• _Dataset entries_
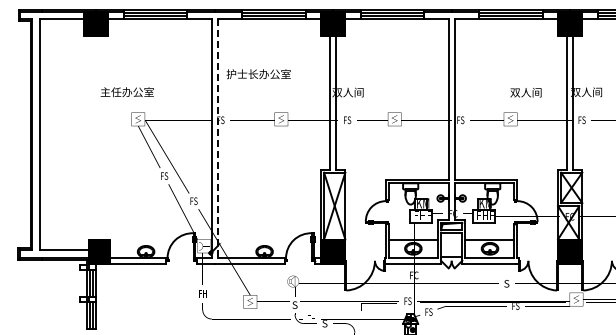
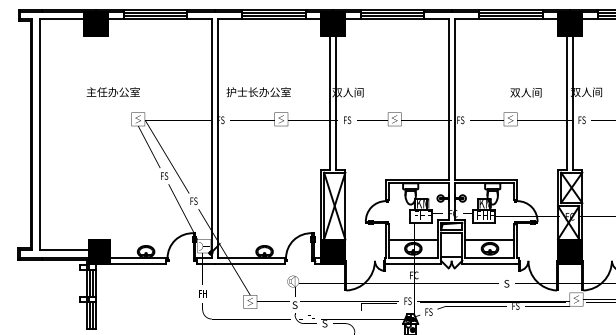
text at (258, 74) position: (258, 74) -> (258, 92)
text at (126, 92) position: (126, 92) -> (112, 92)
line at (217, 139): dashed -> solid
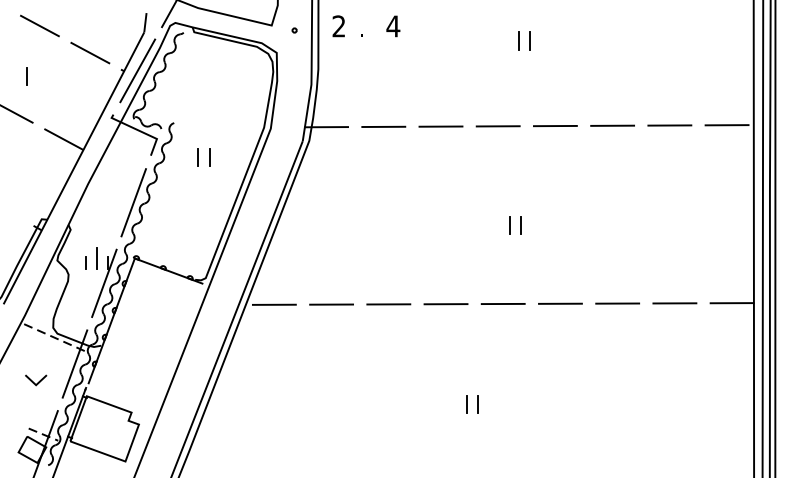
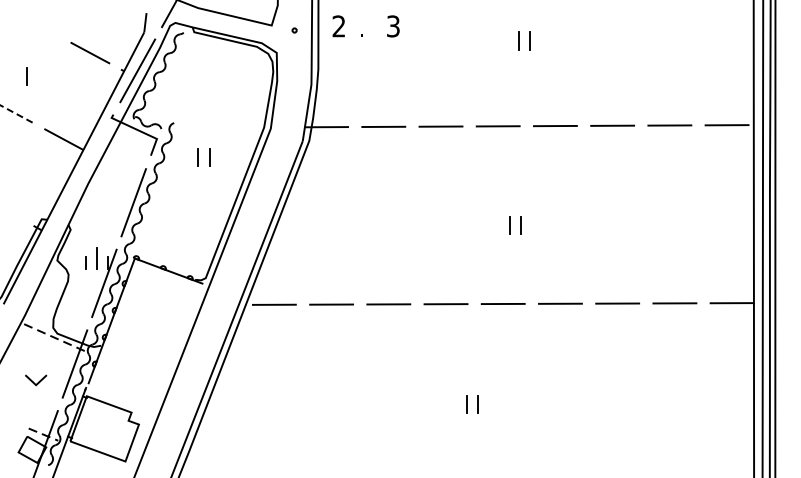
line at (39, 25): present -> none
text at (393, 26): 4 -> 3
line at (15, 113): solid -> dashed
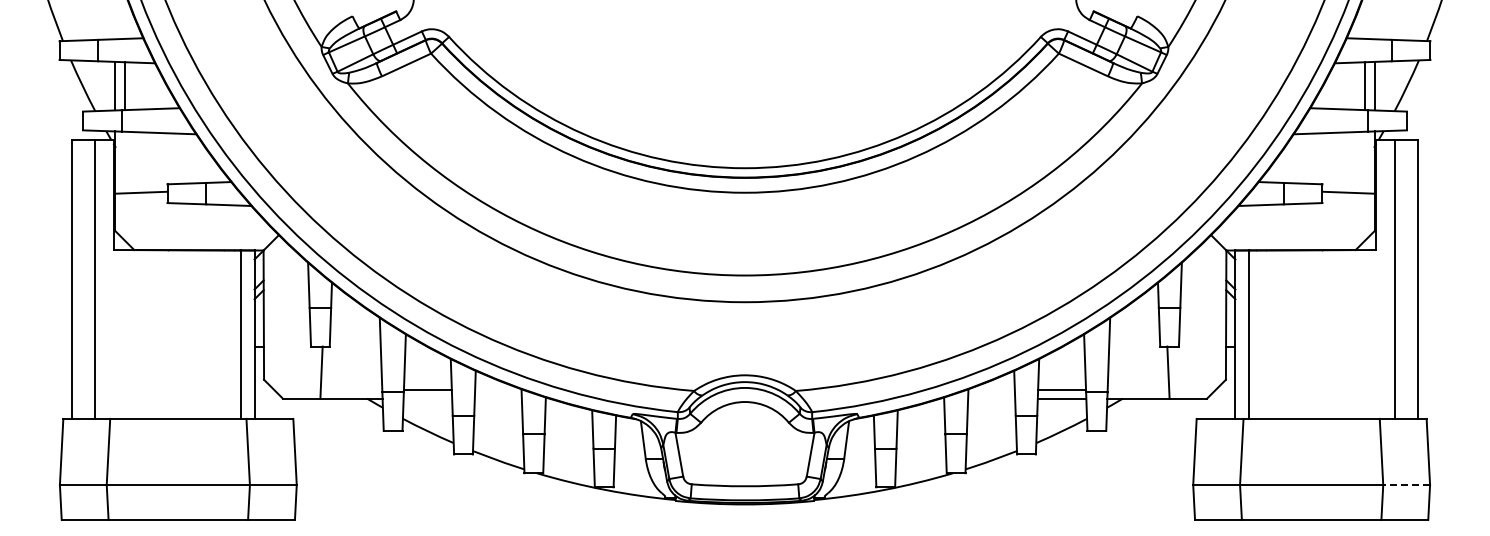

• _What you have to do_
Please repeat the material above with "text" renamed to "annotation" throughout and everything else unchanged, leaving out the pictures.

• _Correct output_
annotation at (258, 74) position: (258, 74) -> (258, 92)
annotation at (126, 92) position: (126, 92) -> (112, 92)
line at (217, 139): dashed -> solid
line at (39, 25): present -> none
annotation at (393, 26): 4 -> 3
line at (15, 113): solid -> dashed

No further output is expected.